Work instruction
In the excerpt on tomato phytochemical profiles, how many metabolites were shared by the two cultivars in the Venn diagram comparison for the Basilicata region?

Excerpt provided
═══

Unsupervised hierarchical cluster analysis (HCA) (Euclidean distance) relative to untargeted phytochemical profile of tomato samples according to terroir, cultivar, and farming systems.

FIGURE 2

Different orthogonal projections to latent structures discriminant analysis (OPLS-DA) models relative to untargeted phytochemical profile of tomato samples, built considering the following comparisons: C1 (Basilicata; Cultivar: Round; Organic vs. Conventional), C2 (Basilicata; Cultivar: Long; Organic vs. Conventional), C3 (Emilia-Romagna; Cultivar: Round; Organic vs. Conventional), and C4 (Emilia-Romagna, Cultivar: Long; Organic vs. Conventional).

Two Venn diagram analyses were then carried out to understand the exclusive and common discriminant markers of the farming system, for Basilicata and Emilia-Romagna regions respectively (Supplementary Figures 2A,B, respectively). Regarding the first comparison (Supplementary Figure 2A) built considering tomato samples from the Basilicata region, we found 83 metabolites (24.7%) shared by the two cultivars, with 135 and 118 metabolites exclusively characterizing the Round and Long cultivars, respectively. A similar result was outlined by the Venn diagram on the second comparison (Supplementary Figure 2B, Emilia-Romagna region), with only 26.7% of VIP markers of the farming system being shared between the two cultivars. Overall, the multivariate statistical approaches revealed that the phytochemical profile of our tomato fruits was hierarchically more affected by the origin and the cultivar, than by the farming system. In fact, the “terroir effect,” determined by genotype x environment interaction, is known to play a central role in shaping the phytochemical profile of vegetables (Lucini et al., 2020; Suliman et al., 2021).

═══

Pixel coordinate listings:
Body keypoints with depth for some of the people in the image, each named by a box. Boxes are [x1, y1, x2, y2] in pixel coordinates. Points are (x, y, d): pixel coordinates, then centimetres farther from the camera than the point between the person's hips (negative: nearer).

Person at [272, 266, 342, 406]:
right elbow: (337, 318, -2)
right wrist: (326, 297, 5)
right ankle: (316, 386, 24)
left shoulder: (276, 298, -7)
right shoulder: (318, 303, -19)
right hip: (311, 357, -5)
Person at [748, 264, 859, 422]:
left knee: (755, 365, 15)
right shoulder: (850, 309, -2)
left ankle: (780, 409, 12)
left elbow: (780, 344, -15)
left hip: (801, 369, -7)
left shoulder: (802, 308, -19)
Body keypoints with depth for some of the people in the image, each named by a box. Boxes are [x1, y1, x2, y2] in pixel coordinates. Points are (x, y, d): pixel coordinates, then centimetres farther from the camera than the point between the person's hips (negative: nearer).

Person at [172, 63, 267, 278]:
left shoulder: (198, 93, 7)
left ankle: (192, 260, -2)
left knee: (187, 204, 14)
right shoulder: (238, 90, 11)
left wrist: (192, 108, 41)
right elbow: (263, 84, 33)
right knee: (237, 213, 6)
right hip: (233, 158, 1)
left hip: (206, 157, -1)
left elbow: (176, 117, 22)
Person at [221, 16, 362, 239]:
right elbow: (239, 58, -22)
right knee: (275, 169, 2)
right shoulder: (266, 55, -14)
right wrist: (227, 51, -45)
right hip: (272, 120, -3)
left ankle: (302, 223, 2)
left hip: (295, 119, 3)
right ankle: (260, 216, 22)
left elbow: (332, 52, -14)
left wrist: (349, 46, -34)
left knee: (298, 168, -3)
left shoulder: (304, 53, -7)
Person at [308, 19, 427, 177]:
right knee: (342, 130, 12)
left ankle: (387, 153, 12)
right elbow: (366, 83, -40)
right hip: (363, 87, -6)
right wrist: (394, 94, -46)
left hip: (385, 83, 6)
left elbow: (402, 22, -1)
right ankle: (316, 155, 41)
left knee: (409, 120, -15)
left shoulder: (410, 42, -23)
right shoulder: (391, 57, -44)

═══

Response for this exercise
83 metabolites (24.7%)